Ordering wave vector (a) $Q/\pi$ and (b) $(Q-Q_{cl})/\pi$ versus $J^{\prime }$ for spin-$\frac{1}{2}$ system. The black, blue, and red lines show results for parameters $(D,\mathrm{\Delta })$ equal to (0,1), (0.05,1), and (0,0.95), respectively.

Figure 3

Momentum and energy dependence of the spectral function $A(\mathbf{k},\omega )$ for a spin-$\frac{1}{2}$ system. The points in the chosen path are defined as $\mathrm{\Gamma }=(0,0), K=(4\pi /3,0), K^{\prime }=(2\pi /3,2\pi /\sqrt{3})$, and $M=(0,2\pi /\sqrt{3})$. The parameters $(J^{\prime },D,\mathrm{\Delta })$ are (a) (0.5,0,1), (b) (0.5,0.05,1), (c) (0.5,0,0.95), and (d) (1.1,0,1). The solid red lines show the on-shell dispersion ${\omega }_{\mathbf{k}}$ [see Eq. (9)].

Figure 4

Noninteracting bimagnon (solid lines) and trimagnon (dashed lines) Raman spectra of spin-$\frac{1}{2}$ system in (a) $HH$ and (b) $HV$ polarizations. DM interaction and XXZ anisotropy are absent in the system. The red and black lines are calculated with $J^{\prime }=1$ under $C_{3v}$ symmetry.
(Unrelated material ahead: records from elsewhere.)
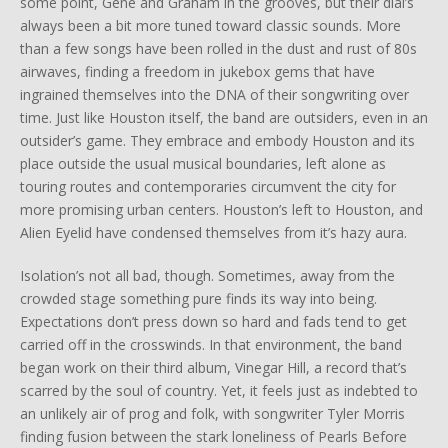
some point, Gene and Graham in the grooves, but their dial’s
always been a bit more tuned toward classic sounds. More
than a few songs have been rolled in the dust and rust of 80s
airwaves, finding a freedom in jukebox gems that have
ingrained themselves into the DNA of their songwriting over
time. Just like Houston itself, the band are outsiders, even in an
outsider’s game. They embrace and embody Houston and its
place outside the usual musical boundaries, left alone as
touring routes and contemporaries circumvent the city for
more promising urban centers. Houston’s left to Houston, and
Alien Eyelid have condensed themselves from it’s hazy aura.
Isolation’s not all bad, though. Sometimes, away from the
crowded stage something pure finds its way into being.
Expectations don’t press down so hard and fads tend to get
carried off in the crosswinds. In that environment, the band
began work on their third album, Vinegar Hill, a record that’s
scarred by the soul of country. Yet, it feels just as indebted to
an unlikely air of prog and folk, with songwriter Tyler Morris
finding fusion between the stark loneliness of Pearls Before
The blue and green lines are calculated with $J^{\prime }=0.5$ under $C_{2v}$ symmetry.

Figure 5

Interacting Raman bimagnon spectra of spin-$\frac{1}{2}$ systems in $HV$ polarization with different parameters $(J^{\prime },D,\mathrm{\Delta },S)$.

Figure 6

Interacting bimagnon and noninteracting trimagnon Raman spectra of ${\mathrm{Ba}}_3{\mathrm{CoSb}}_2{\mathrm{O}}_9$ and ${\mathrm{Cs}}_2{\mathrm{CuCl}}_4$. The left (right) column is under $HH$ ($HV$) polarization. The first line is for ${\mathrm{Ba}}_3{\mathrm{CoSb}}_2{\mathrm{O}}_9$ with $(J^{\prime },D,\mathrm{\Delta })=(1,0,0.954)$ [50]. The second line is for ${\mathrm{Cs}}_2{\mathrm{CuCl}}_4$ with $(J^{\prime },D,\mathrm{\Delta })=(0.316,0.025,1)$ [47].